• _Your instructions_
Quote the Kumik lodge abstract below word for word, from "Judy Jibb (University" down to "are re-establishing this connection.".

Is the Kumik in a skyscraper at Terrasses de la Chaudière, Hull, Québec a sacred space?  
Judy Jibb (University of Wales)

Paper short abstract:

Sacred space built inside a Canadian government office tower is examined. Ethnographic findings suggest new trends are emerging where individuals are claiming back the landscape. Small installations like the Algonquin lodge inside a workplace are re-establishing this connection.

Paper long abstract:

This paper discusses whether the Kumik lodge is a sacred space. Built inside a skyscraper that headquarters Canadian government aboriginal affairs administration overlooking the sacred waterfalls Akiko or Great Kettle of Boiling Water or Chaudière Falls, in the Ottawa River landscape. Indigenous cosmologies are complex but typically held all nature as animate. Today the dominant paradigm of scientism is evident in the surrounding office towers and hydro turbines. In researching the sacred, Eliade recommended the phenomenological approach. He theorized that sacred space could occur naturally or could be human-built. From ethnographic evidence, the Kumik is a human constructed space made sacred in the acknowledgment and repetition within it of ideas from Algonquin spirituality. New trends are emerging where individuals are claiming back the landscape and small installations like the Algonquin lodge inside a workplace seem to be re-establishing this connection.

• _Stored data_
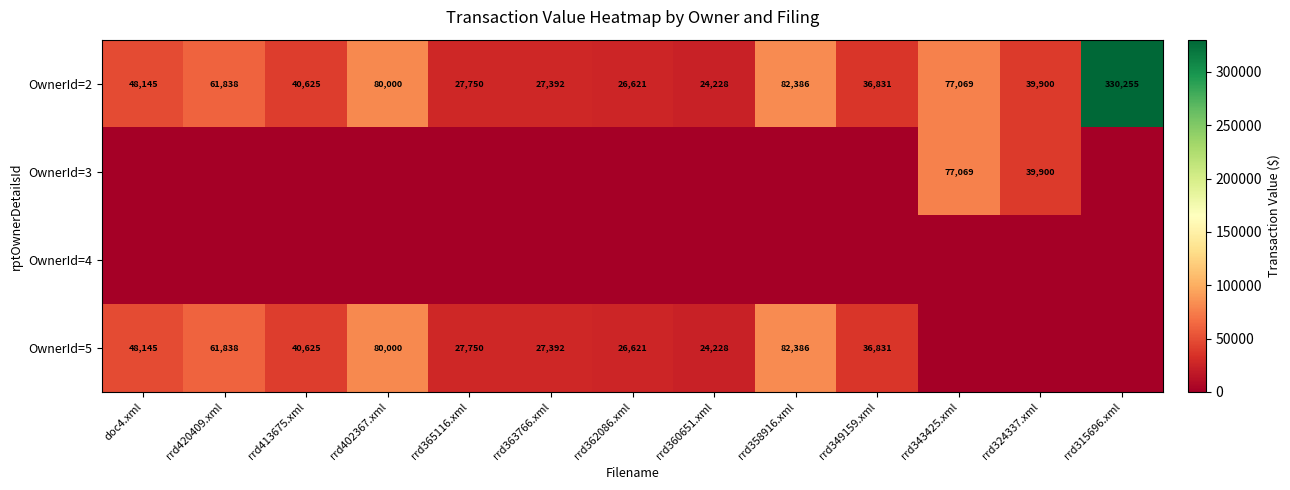

What is the difference between the OwnerId=2 values at rrd363766.xml and rrd349159.xml?

9439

• _Finished task_
Judy Jibb (University of Wales)

Paper short abstract:

Sacred space built inside a Canadian government office tower is examined. Ethnographic findings suggest new trends are emerging where individuals are claiming back the landscape. Small installations like the Algonquin lodge inside a workplace are re-establishing this connection.